Goal of the exercise:
Every line below from the one containing "Pendisse blandit ligula" through the one containing "від маргіналізованих жінок" is to be printed exactly, with the pictures omitted.

Records from a collection:
◆ ◆ ◆ ◆ ◆
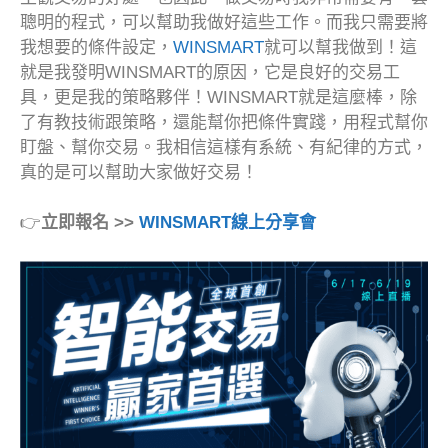
聰明的程式，可以幫助我做好這些工作。而我只需要將
我想要的條件設定，
WINSMART
就可以幫我做到！這
就是我發明WINSMART的原因，它是良好的交易工
具，更是我的策略夥伴！WINSMART就是這麼棒，除
了有教技術跟策略，還能幫你把條件實踐，用程式幫你
盯盤、幫你交易。我相信這樣有系統、有紀律的方式，
真的是可以幫助大家做好交易！
👉
立即報名 >>
WINSMART線上分享會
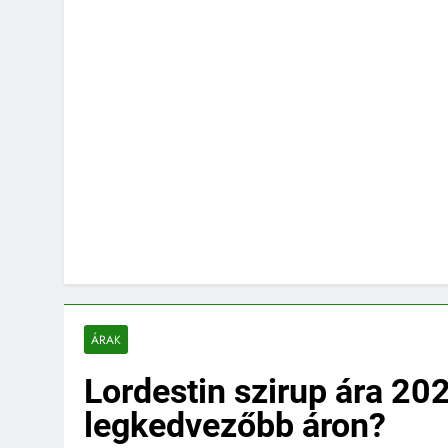
ÁRAK
Lordestin szirup ára 20
legkedvezőbb áron?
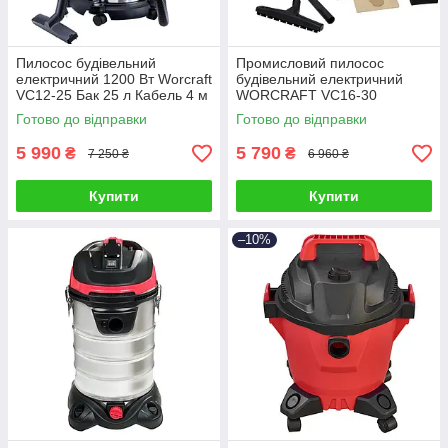
Пилосос будівельний
Промисловий пилосос
електричний 1200 Вт Worcraft
будівельний електричний
VC12-25 Бак 25 л Кабель 4 м
WORCRAFT VC16-30
Готово до відправки
Готово до відправки
5 990
5 790
₴
₴
7 250 ₴
6 960 ₴
Купити
Купити
–10%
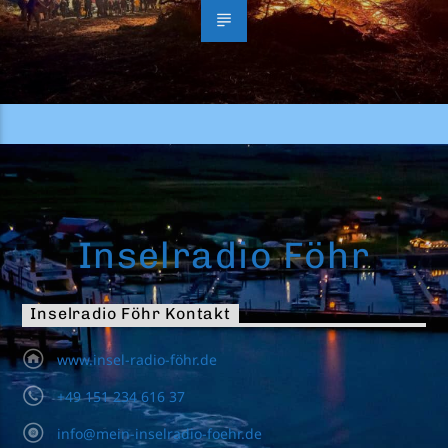
Inselradio Föhr
Inselradio Föhr Kontakt
www.insel-radio-föhr.de
+49 151 234 616 37
info@mein-inselradio-foehr.de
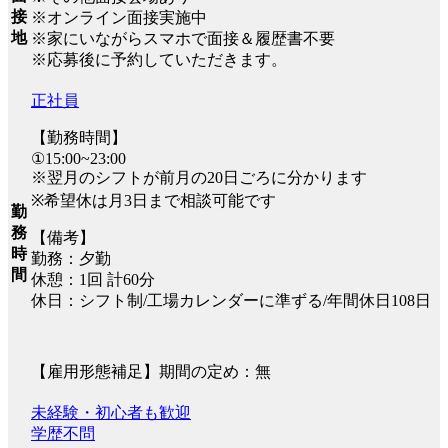
接
※オンライン面接実施中
地
※家にいながらスマホで面接＆履歴書不要
※応募後に予約していただきます。
正社員
【勤務時間】
①15:00~23:00
※翌月のシフトが前月の20日ごろに分かります
※希望休は月3日まで相談可能です
勤
務
【備考】
時
勤務：夕勤
間
休憩：1回 計60分
休日：シフト制/工場カレンダーに準ずる/年間休日108日
【雇用形態補足】期間の定め：無
未経験・初心者も歓迎
学歴不問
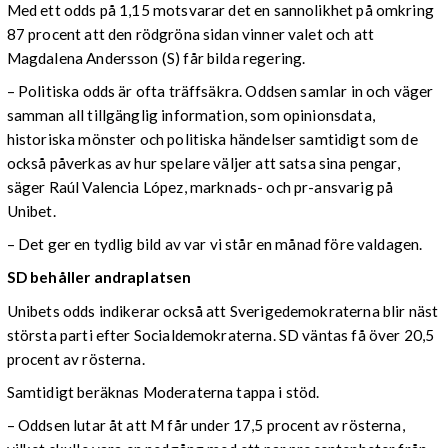
Med ett odds på 1,15 motsvarar det en sannolikhet på omkring
87 procent att den rödgröna sidan vinner valet och att
Magdalena Andersson (S) får bilda regering.
– Politiska odds är ofta träffsäkra. Oddsen samlar in och väger
samman all tillgänglig information, som opinionsdata,
historiska mönster och politiska händelser samtidigt som de
också påverkas av hur spelare väljer att satsa sina pengar,
säger Raúl Valencia López, marknads- och pr-ansvarig på
Unibet.
– Det ger en tydlig bild av var vi står en månad före valdagen.
SD behåller andraplatsen
Unibets odds indikerar också att Sverigedemokraterna blir näst
största parti efter Socialdemokraterna. SD väntas få över 20,5
procent av rösterna.
Samtidigt beräknas Moderaterna tappa i stöd.
– Oddsen lutar åt att M får under 17,5 procent av rösterna,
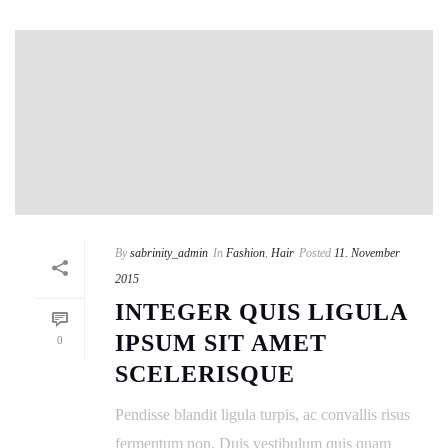
By
sabrinity_admin
In
Fashion
,
Hair
Posted
11. November
2015
INTEGER QUIS LIGULA
IPSUM SIT AMET
0
SCELERISQUE
Pendisse blandit ligula turpis, ac convallis risus
fermentum non. Duis vestibulum quis quam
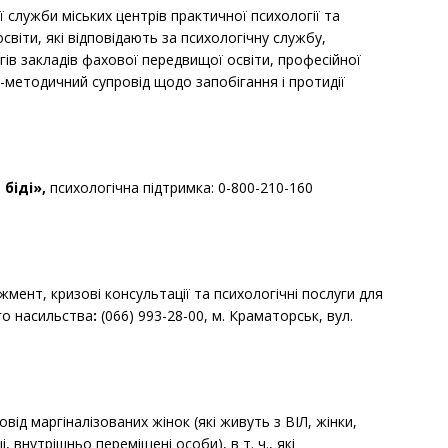
 служби міських центрів практичної психології та
світи, які відповідають за психологічну службу,
гів закладів фахової передвищої освіти, професійної
но-методичний супровід щодо запобігання і протидії
біді»,
психологічна підтримка: 0-800-210-160
мент, кризові консультації та психологічні послуги для
го насильства
:
(066) 993-28-00, м. Краматорськ, вул.
від маргіналізованих жінок (які живуть з ВІЛ, жінки,
 внутрішньо переміщені особи), в т. ч., які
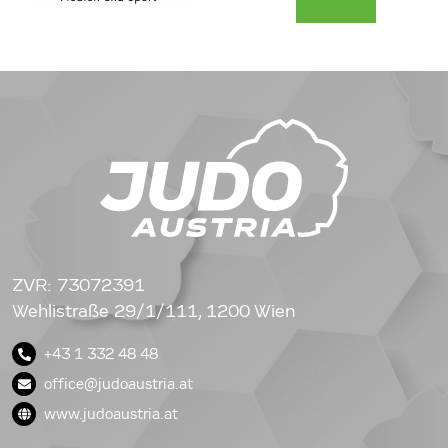
ZVR: 73072391
Wehlistraße 29/1/111, 1200 Wien
+43 1 332 48 48
office@judoaustria.at
www.judoaustria.at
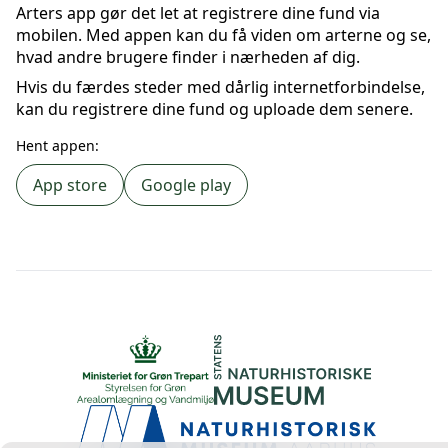
Arters app gør det let at registrere dine fund via
mobilen. Med appen kan du få viden om arterne og se,
hvad andre brugere finder i nærheden af dig.
Hvis du færdes steder med dårlig internetforbindelse,
kan du registrere dine fund og uploade dem senere.
Hent appen:
App store
Google play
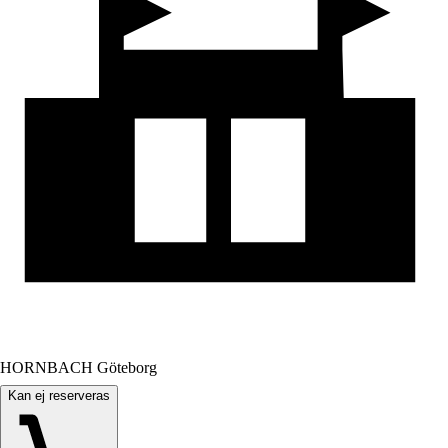
HORNBACH Göteborg
Kan ej reserveras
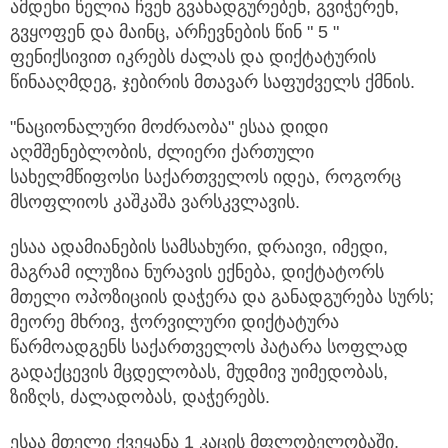
ამდენი წელია ჩვენ გვანადგურებენ, გვიჭერენ,
გვყოფენ და მაინც, არჩევნების წინ " 5 "
ფენიქსივით იკრებს ძალას და დიქტატურის
წინააღმდეგ, ჯებირის მთავარ საფუძველს ქმნის.
"ნაციონალური მოძრაობა" ესაა დიდი
აღმშენებლობის, ძლიერი ქართული
სახელმწიფოსი საქართველოს იდეა, როგორც
მსოფლიოს კაშკაშა ვარსკვლავის.
ესაა ადამიანების სამსახური, დრაივი, იმედი,
მაგრამ ილუზია ნურავის ექნება, დიქტატორს
მთელი ოპოზიციის დაჭერა და განადგურება სურს;
მეორე მხრივ, ჭორვილური დიქტატურა
წარმოადგენს საქართველოს პატარა სოფლად
გადაქცევის მცდელობას, მუდმივ უიმედობას,
ზიზღს, ძალადობას, დაჭერებს.
ესაა მთელი ქვეყანა 1 კაცის მფლობელობაში,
◆ ◆ ◆ ◆ ◆
Answer for the task:
Pendisse blandit ligula turpis, ac convallis risus
fermentum non. Duis vestibulum quis quam
 служби міських центрів практичної психології та
світи, які відповідають за психологічну службу,
гів закладів фахової передвищої освіти, професійної
но-методичний супровід щодо запобігання і протидії
біді»,
психологічна підтримка: 0-800-210-160
мент, кризові консультації та психологічні послуги для
го насильства
:
(066) 993-28-00, м. Краматорськ, вул.
від маргіналізованих жінок (які живуть з ВІЛ, жінки,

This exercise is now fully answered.